Fondaparinux associated with better outcomes than LMWH in NSTEMI study

Fondaparinux was associated with lower risk of major bleeding and death than low-molecular-weight heparin (LMWH) for patients with non-ST-segment elevation myocardial infarction (NSTEMI), a recent prospective study found.


Fondaparinux was associated with lower risk of major bleeding and death than low-molecular-weight heparin (LMWH) for patients with non-ST-segment elevation myocardial infarction (NSTEMI), a recent prospective study found.

Researchers used data from a Swedish registry that included 40,616 consecutive patients who had an NSTEMI and were treated with either fondaparinux or LMWH between 2006 and 2010 to conduct their prospective multicenter cohort study, in which patients were followed for up to 180 days. Results were published in the Feb. 17 Journal of the American Medical Association.

Overall, 36.4% of the patients were treated with fondaparinux and 63.6% received LMWH. The fondaparinux group had a lower rate of in-hospital bleeding events: 1.1% versus 1.8% (adjusted odds ratio [OR], 0.54; 95% CI, 0.42 to 0.70). They were also less likely to die while in the hospital: 2.7% versus 4.0% (OR, 0.75; 95% CI, 0.63 to 0.89). The differences between groups on these outcomes extended out to 30 and 180 days, and there were no significant differences in rates of recurrent myocardial infarction (MI) or stroke during the study follow-up.
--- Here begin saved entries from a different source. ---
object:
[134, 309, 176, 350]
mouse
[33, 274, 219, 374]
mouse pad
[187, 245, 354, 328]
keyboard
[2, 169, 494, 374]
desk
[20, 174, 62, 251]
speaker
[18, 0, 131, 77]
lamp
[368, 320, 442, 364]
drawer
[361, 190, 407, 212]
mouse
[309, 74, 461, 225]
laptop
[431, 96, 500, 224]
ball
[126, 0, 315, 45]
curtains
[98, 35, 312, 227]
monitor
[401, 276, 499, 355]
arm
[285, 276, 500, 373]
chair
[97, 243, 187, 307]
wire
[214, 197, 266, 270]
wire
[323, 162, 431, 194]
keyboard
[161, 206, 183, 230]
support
Results were similar in subgroups of patients with renal dysfunction and in those who had undergone early percutaneous coronary intervention (PCI).

This registry study confirms previous randomized, controlled trial evidence that fondaparinux is associated with lower bleeding and mortality risk in NSTEMI patients than LMWH, the study authors concluded. This real-world investigation included more patients with a history of MI, stroke, or renal dysfunction than the randomized OASIS-5 trial, they noted. However, the present study was also limited by the likelihood of residual confounding, possible underestimations of bleeding events, and lack of information about the dose and duration of fondaparinux or LMWH.
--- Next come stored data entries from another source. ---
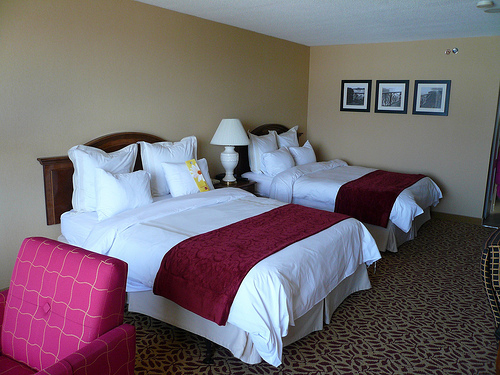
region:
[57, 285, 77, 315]
the couch is pink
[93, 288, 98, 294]
the couch is pink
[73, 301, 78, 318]
the couch is pink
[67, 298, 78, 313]
the couch is pink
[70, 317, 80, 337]
the couch is pink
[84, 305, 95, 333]
the couch is pink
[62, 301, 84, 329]
the couch is pink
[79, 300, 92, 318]
the couch is pink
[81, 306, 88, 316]
the couch is pink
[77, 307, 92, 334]
the couch is pink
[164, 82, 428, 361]
the beds are visible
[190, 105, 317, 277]
the beds are visible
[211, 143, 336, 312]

Under European Society of Cardiology guidelines, fondaparinux is recommended as the first-choice anticoagulant for NSTEMI patients whether or not they undergo PCI. However, the American College of Cardiology/American Heart Association guidelines on the topic don't choose a specific anticoagulant for PCI patients and recommend either fondaparinux or enoxaparin for other NSTEMI patients, the study authors noted.